Let’s see…which ultimate demise shall I choose  — “by one’s own hand” or “eff-ing cancer”?

I’m talking about my options for Time Warp Tuesday, the monthly blog hop offered by Kathy at Bereaved and Blessed. This month’s theme is Left Behind, and our assignment is to find an old post tells what it was like to live on after the death of a loved one. And then to write a new post explaining why I chose that post and what has happened in my life since.

Over the course of my blogging years, I’ve experienced two close-to-me deaths. We are coming up on the 4th anniversary of the former (and boy, are our hearts heavy), and we have passed the first anniversary of the latter.

So…….I’ll take eff-ing cancer for $200, Alex.

In my post from last April called On Death and Dying, I further processed the death of my mother-in-law, my children’s beloved Grandma Marshmallow (so named because she was incapable of saying No to them). She had fought cancer for 11 months, since the day the spring before when our lives were sliced into Before diagnosis and After it. The post is a collection of my observations during  the early days of grieving, of how I and others deal with death. I like the post because it’s raw. With some black humor peppered in.

What has happened since? Last summer we drove through Pennsylvania and West Virginia with my father-in-law, the kids getting personalized tours through Civil War battlefields and other historic locations. This summer we again visited my father-in-law and took a few day-trips from his Boston-area home, focusing this time on Revolutionary War sites. Each time we visit, the absence of my mother-in-law is glaring.

And yet, life goes on.

As it should. As it must.

Click over to Time Warp Tuesday to read more posts about being left behind, and maybe even add your own (eve if it’s no longer Tuesday).

6 Responses

  1. I lost my dad to cancer in February 2003. It was quick … too quick. Which was both good and bad. Sending love and light to you, and heading over the read the other post.

  2. I can only imagine how bittersweet it is to reflect on that post about those early days after your mother-in-law’s death. As I shared in my (much too bleated) comment on the post you chose to revisit, I remember that time in your life vividly and how much my heart ached for you, Roger and the kids.

    Life does go on, that is for sure and somehow we learn to live without our loved ones after they pass. I appreciate your observation on my Time Warp post about “missed potential.” I agree that the age of the deceased does make a difference when it comes to that. However, no matter how old a person is when they die, it usually feels too soon for all those whose lives and hearts have been touched and blessed through knowing them.

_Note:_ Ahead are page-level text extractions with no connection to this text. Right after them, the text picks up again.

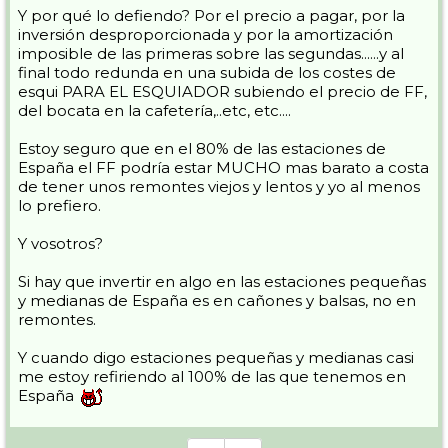
Y por qué lo defiendo? Por el precio a pagar, por la
inversión desproporcionada y por la amortización
imposible de las primeras sobre las segundas......y al
final todo redunda en una subida de los costes de
esqui PARA EL ESQUIADOR subiendo el precio de FF,
del bocata en la cafetería,..etc, etc....
Estoy seguro que en el 80% de las estaciones de
España el FF podría estar MUCHO mas barato a costa
de tener unos remontes viejos y lentos y yo al menos
lo prefiero.
Y vosotros?
Si hay que invertir en algo en las estaciones pequeñas
y medianas de España es en cañones y balsas, no en
remontes.
Y cuando digo estaciones pequeñas y medianas casi
me estoy refiriendo al 100% de las que tenemos en
España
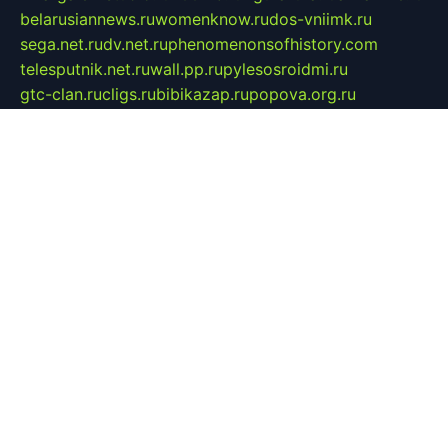
belarusiannews.ru
womenknow.ru
dos-vniimk.ru
sega.net.ru
dv.net.ru
phenomenonsofhistory.com
telesputnik.net.ru
wall.pp.ru
pylesosroidmi.ru
gtc-clan.ru
cligs.ru
bibikazap.ru
popova.org.ru
netwhistler.spb.ru
bellvil.ru
bonzon.ru
iss-vladik.ru
defiparis.net.ru
las-gryzas.ru
amku.ru
electednews.spb.ru
feather.org.ru
spar72.ru
tankiigri.ru
dominus.com.ru
ibtree.ru
sanykool.pp.ru
unixlib.org.ru
menatep.spb.ru
gartenterrassen.ru
printeka.ru
skvozilka.com.ru
parkovka-pub.ru
lovemobi.ru
art-ru.ru
emulatorz.com.ru
alucomp.com.ru
tatforum.com.ru
alternativa-profi.ru
dermakler.ru
artsurvey.ru
aredir.ru
khimspas.ru
centr-maxi.ru
2018r.ru
bort-stomer-defort.ru
professional2.ru
gibsons.ru
artselena.ru
art-pilot.ru
ingredient.spb.ru
npfpolimer.spb.ru
argentum.spb.ru
hom-edu.ru
af-num.ru
cashadvanceamericasev.org
trexp.spb.ru
apteka-gerzena.ru
vasilyevka.msk.ru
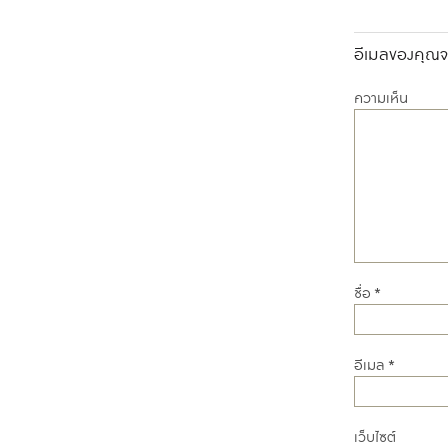
อีเมลของคุณจะ
ความเห็น
ชื่อ
*
อีเมล
*
เว็บไซต์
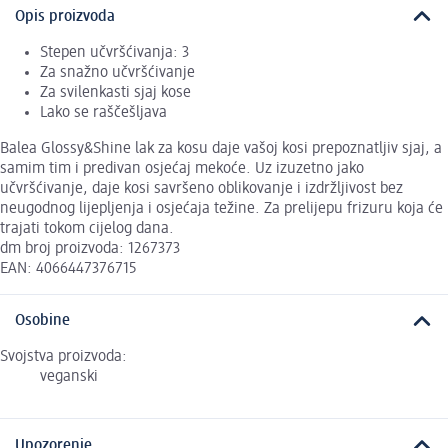
Opis proizvoda
Stepen učvršćivanja: 3
Za snažno učvršćivanje
Za svilenkasti sjaj kose
Lako se raščešljava
Balea Glossy&Shine lak za kosu daje vašoj kosi prepoznatljiv sjaj, a
samim tim i predivan osjećaj mekoće. Uz izuzetno jako
učvršćivanje, daje kosi savršeno oblikovanje i izdržljivost bez
neugodnog lijepljenja i osjećaja težine. Za prelijepu frizuru koja će
trajati tokom cijelog dana.
dm broj proizvoda: 1267373
EAN: 4066447376715
Osobine
Svojstva proizvoda:
veganski
Upozorenje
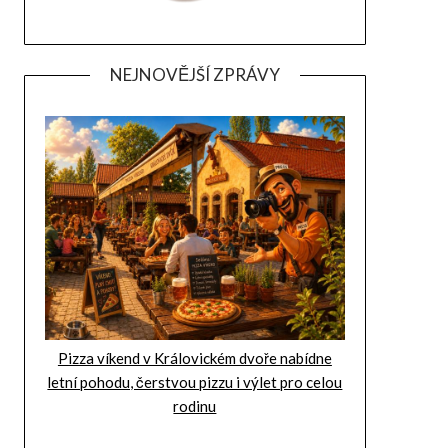
NEJNOVĚJŠÍ ZPRÁVY
Pizza víkend v Královickém dvoře nabídne
letní pohodu, čerstvou pizzu i výlet pro celou
rodinu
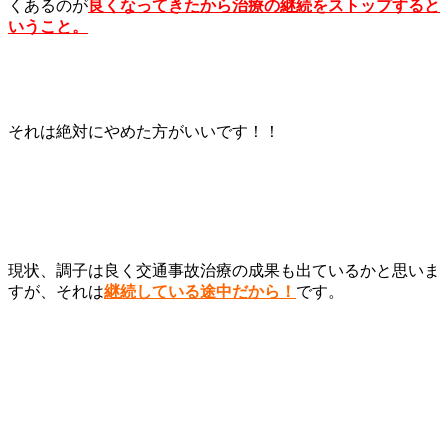
くあるのが
良くなってきたから治療の継続をストップすると
いうこと。
それは絶対にやめた方がいいです！！
現状、調子は良く交通事故治療の成果も出ているかと思いま
すが、それは
継続している途中だから！
です。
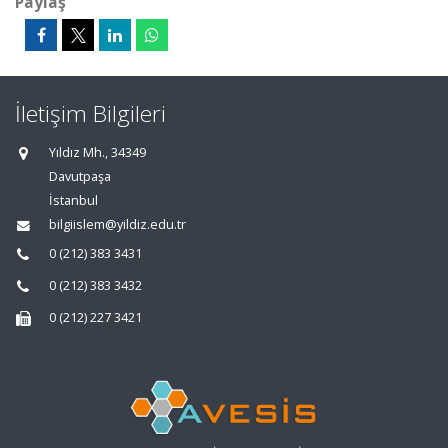
Paylaş
İletişim Bilgileri
Yıldız Mh., 34349
Davutpaşa
İstanbul
bilgiislem@yildiz.edu.tr
0 (212) 383 3431
0 (212) 383 3432
0 (212) 227 3421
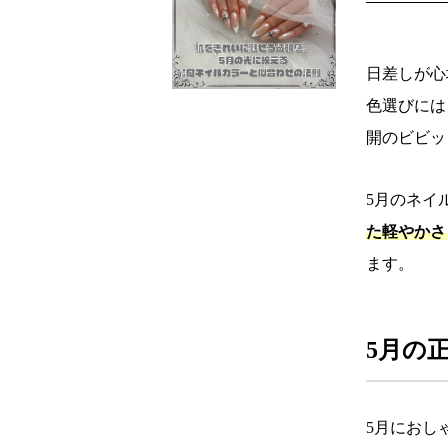
日差しが心
色選びには
開のビビッ
5月のネイ
た軽やかさ
ます。
5月の
5月におし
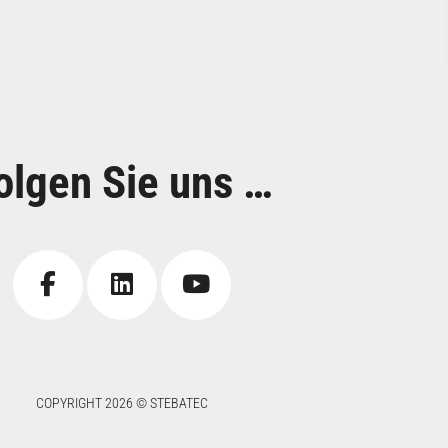
olgen Sie uns …
COPYRIGHT 2026 © STEBATEC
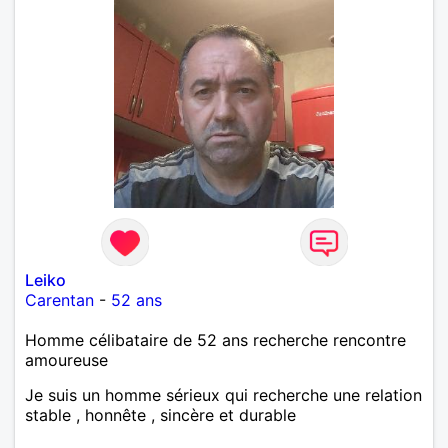
Leiko
Carentan
-
52 ans
Homme célibataire de 52 ans recherche rencontre
amoureuse
Je suis un homme sérieux qui recherche une relation
stable , honnête , sincère et durable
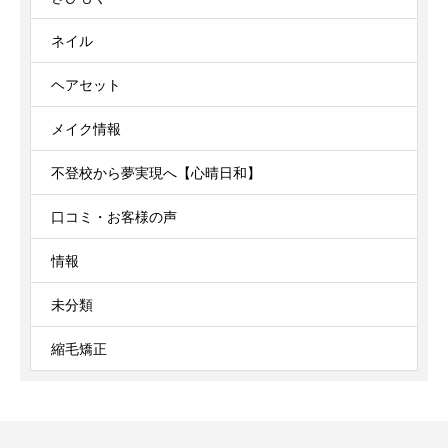
ネイル
ヘアセット
メイク情報
不登校から夢実現へ【心晴日和】
口コミ・お客様の声
情報
未分類
縮毛矯正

    I am glad that you and your family continue to have those visits and special times together with your father-in-law. I am sorry that Grandma Marshmallow isn’t here in body to experience them with you, though I believe that one way or another she is with you in spirit.

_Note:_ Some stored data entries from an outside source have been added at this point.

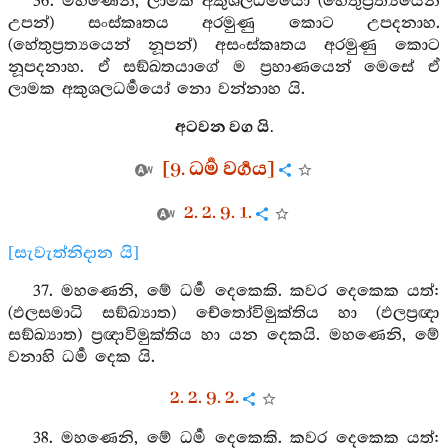
36. මහණෙනි, ලාමක අකුශලධර්‍මයෝ (හේතුප්‍රත්‍යයෙන්
උපන්) සංස්කෘතය අරමුණු කොට උපදනාහ.
(හේතුප්‍රත්‍යයෙන් නූපන්) අසංස්කෘතය අරමුණු කොට
නූපදනාහ. ඒ සඞ්ඛතයාගේ ම ප්‍රහාණයෙන් මෙසේ ඒ
ලාමක අකුශලධර්‍මයෝ නො වන්නාහ යි.
අටවන වග යි.
[9. ධර්‍ම වර්‍ගය]
2. 2. 9. 1.
[සැවැත්නිදාන යි]
37. මහණෙනි, මේ ධර්‍ම දෙකෙකි. කවර දෙකෙක යත්:
(ඵලසමාධි සඞ්ඛ්‍යාත) චේතෝවිමුක්තිය හා (ඵලප්‍රඥා
සඞ්ඛ්‍යාත) ප්‍රඥාවිමුක්තිය හා යන දෙකයි. මහණෙනි, මේ
වනාහි ධර්‍ම දෙක යි.
2. 2. 9. 2.
38. මහණෙනි, මේ ධර්‍ම දෙකෙකි. කවර දෙකෙක යත්:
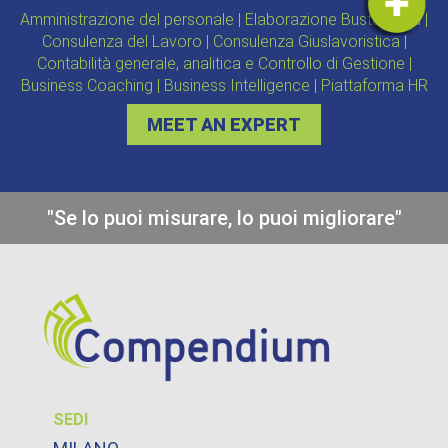
Amministrazione del personale | Elaborazione Buste paga |
Consulenza del Lavoro | Consulenza Giuslavoristica |
Contabilità generale, analitica e Controllo di Gestione |
Business Coaching | Business Intelligence | Piattaforma HR
MEET AN EXPERT
"Se lo puoi misurare, lo puoi migliorare"
SEDI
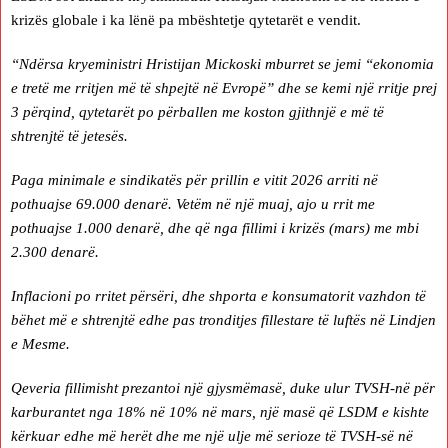
krizës globale i ka lënë pa mbështetje qytetarët e vendit.
“Ndërsa kryeministri Hristijan Mickoski mburret se jemi “ekonomia
e tretë me rritjen më të shpejtë në Evropë” dhe se kemi një rritje prej
3 përqind, qytetarët po përballen me koston gjithnjë e më të
shtrenjtë të jetesës.
Paga minimale e sindikatës për prillin e vitit 2026 arriti në
pothuajse 69.000 denarë. Vetëm në një muaj, ajo u rrit me
pothuajse 1.000 denarë, dhe që nga fillimi i krizës (mars) me mbi
2.300 denarë.
Inflacioni po rritet përsëri, dhe shporta e konsumatorit vazhdon të
bëhet më e shtrenjtë edhe pas tronditjes fillestare të luftës në Lindjen
e Mesme.
Qeveria fillimisht prezantoi një gjysmëmasë, duke ulur TVSH-në për
karburantet nga 18% në 10% në mars, një masë që LSDM e kishte
kërkuar edhe më herët dhe me një ulje më serioze të TVSH-së në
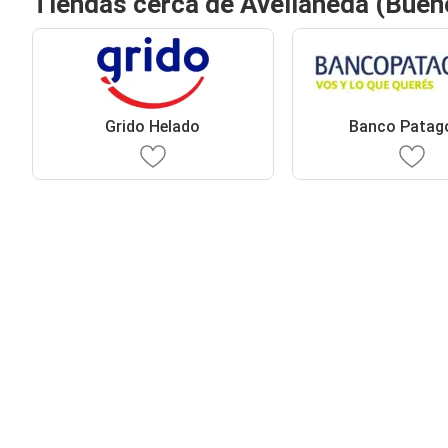
Tiendas cerca de Avellaneda (Buen
Grido Helado
Banco Patag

    Thanks so much for doing the Time Warp again! xoxo

  3. Life does go on – but the memories are always there too.

    We lost my husband’s father to cancer last December. My daughter frequently tells us she misses her Papa. I just hope she had enough time with him to build some lifelong memories…

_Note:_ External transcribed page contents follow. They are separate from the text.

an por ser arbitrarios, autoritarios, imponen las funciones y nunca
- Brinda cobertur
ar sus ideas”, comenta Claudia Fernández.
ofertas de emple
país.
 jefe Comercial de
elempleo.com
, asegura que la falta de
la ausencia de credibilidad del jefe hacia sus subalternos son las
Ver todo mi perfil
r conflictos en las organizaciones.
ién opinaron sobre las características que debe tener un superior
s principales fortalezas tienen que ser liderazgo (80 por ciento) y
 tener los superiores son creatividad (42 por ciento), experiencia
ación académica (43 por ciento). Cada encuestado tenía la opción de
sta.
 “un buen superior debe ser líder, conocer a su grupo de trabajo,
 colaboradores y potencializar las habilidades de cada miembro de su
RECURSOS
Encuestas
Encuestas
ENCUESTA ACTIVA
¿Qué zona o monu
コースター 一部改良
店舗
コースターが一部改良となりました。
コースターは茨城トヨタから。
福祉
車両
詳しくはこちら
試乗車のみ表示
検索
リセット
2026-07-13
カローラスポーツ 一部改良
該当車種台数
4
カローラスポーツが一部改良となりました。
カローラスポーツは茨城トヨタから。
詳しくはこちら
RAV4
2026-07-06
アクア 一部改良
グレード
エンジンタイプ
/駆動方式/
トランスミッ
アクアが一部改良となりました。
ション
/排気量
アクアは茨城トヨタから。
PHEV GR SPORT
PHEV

  4. I love your style as I think a little dark humor it what gets us through the pain of such loss. I have lost my father, my baby girl, and 2 nephews within 3 years and kids do keep you going. The doing that they require is a blessing at times. My sons were very small when he died. My oldest says Grandpa Ron was cool cause he would eat his peas for him.

    Your right life must go on as difficult and impossible as it may seem but it does.

  5. I hadn’t considered that the glaring absence was another reason I wanted to go elsewhere. I’ve never seen the rest of my father’s family without my grandmother being there. She’s left the same kind of hole as Grandma Marshmallow. I’m sorry.